笠松で検地の縄を神とすること

 笠松を攻めてきた。

 岐阜羽島名鉄に乗り換えて、柳津駅で下車。

 まずは、麺坊ひかりで腹ごしらえである。

 それから、だいぶ歩いて白鬚神社へ。

 ここは道三・信長両将別れの地として知られている。織田信長の正室の濃姫は、斎藤道三の娘であった。1553年、富田の正徳寺で道三と信長は会合をもったあと、帰路をともにし、田代の八幡神社別れの儀式をした。そこから道三は稲葉山へ、信長は那古野へ戻った。

 八幡神社がのちに白髭神社に合祀され、現在に到るのである。

 ここには東流廃寺(蓮台寺)塔礎石も置かれていた。

 1957年に8世紀頃と推定される寺院跡が発掘されたもので、塔の高さは30メートル近かったのではないかとか。

 近くの御社古神跡は、1578年の太閤検地の際に田畑の測量に使った縄を埋めて祀った場所らしい。

 そんなものが神様扱いになるとは!

 この一帯は森越後守居城跡でもある。

 14-16世紀頃に森家が城館を構えたとされる場所で、ちなみに森家からは森蘭丸が出たことで現在でも名前が残っている。

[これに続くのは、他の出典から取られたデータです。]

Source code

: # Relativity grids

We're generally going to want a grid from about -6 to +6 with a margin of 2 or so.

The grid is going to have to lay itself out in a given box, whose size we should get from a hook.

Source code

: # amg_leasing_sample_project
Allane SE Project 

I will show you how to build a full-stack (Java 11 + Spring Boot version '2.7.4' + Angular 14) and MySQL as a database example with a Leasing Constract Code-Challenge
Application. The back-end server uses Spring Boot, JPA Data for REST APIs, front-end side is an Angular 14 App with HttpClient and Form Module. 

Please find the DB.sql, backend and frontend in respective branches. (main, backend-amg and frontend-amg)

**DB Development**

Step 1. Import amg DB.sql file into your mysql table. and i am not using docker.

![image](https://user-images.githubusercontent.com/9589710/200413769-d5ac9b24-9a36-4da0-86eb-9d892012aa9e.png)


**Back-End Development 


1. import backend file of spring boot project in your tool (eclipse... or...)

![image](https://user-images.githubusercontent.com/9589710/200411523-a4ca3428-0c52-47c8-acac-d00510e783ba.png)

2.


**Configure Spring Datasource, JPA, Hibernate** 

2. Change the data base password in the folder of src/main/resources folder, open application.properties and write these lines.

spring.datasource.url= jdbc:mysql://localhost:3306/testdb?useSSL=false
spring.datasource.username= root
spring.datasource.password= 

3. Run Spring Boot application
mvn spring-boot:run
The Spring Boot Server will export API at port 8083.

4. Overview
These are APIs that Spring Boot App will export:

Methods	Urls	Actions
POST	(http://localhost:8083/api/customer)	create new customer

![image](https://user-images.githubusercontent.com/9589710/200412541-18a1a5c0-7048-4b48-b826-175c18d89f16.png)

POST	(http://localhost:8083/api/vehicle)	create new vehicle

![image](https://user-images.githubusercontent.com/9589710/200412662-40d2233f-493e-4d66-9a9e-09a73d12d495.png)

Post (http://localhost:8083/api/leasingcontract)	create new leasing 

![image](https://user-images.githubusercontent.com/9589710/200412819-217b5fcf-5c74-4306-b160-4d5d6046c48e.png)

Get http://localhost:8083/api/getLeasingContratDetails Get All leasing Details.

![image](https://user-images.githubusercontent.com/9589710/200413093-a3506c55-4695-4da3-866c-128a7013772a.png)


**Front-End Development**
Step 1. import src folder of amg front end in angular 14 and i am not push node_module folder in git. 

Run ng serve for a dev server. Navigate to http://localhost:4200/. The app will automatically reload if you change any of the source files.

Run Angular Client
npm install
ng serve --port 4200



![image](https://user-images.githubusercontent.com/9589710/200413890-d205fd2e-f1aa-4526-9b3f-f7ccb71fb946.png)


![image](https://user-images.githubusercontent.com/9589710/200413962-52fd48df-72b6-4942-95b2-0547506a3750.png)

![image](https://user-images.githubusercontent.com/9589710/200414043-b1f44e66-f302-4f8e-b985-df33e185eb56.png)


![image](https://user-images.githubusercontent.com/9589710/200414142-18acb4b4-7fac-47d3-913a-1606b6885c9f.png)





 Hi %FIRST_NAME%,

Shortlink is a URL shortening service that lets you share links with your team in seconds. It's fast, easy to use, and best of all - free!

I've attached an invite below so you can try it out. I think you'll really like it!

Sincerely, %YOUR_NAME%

 文政年間、寛政年間の石灯籠がある秋津神社を経て、参道脇にある旗本津田領代官陣屋跡へ。江戸期に当地は旗本・津田氏の領地であった。ただし、陣屋は安八郡白鳥村で、ここには代官所が置かれていた。

 つい最近まで蔵が残っていたらしい。

 ここから木曽川に出る。

 このあたりは川との戦いがつづいた場所だが、堤防のことを「猿尾」と呼ぶ。

 将監猿尾は、1650年の大洪水後、3代美濃代官岡田将監義政が、笠松に堤防の修理のために仮陣屋を設け、長池につくったもの。

 いまは根本の部分だけが残っている。

 大臼塚跡は、隠れキリシタンが処刑されたと伝えられる場所だ。

 「大臼」も「デウス」が訛ったものではないかと言われている。

 川の中を眺めると、藤掛水没遺跡がある。

 1971年に中学生が中洲で弥生式土器を発見したもので、さらに発掘を進めると、縄文から江戸に到る遺跡が出てきたのだという。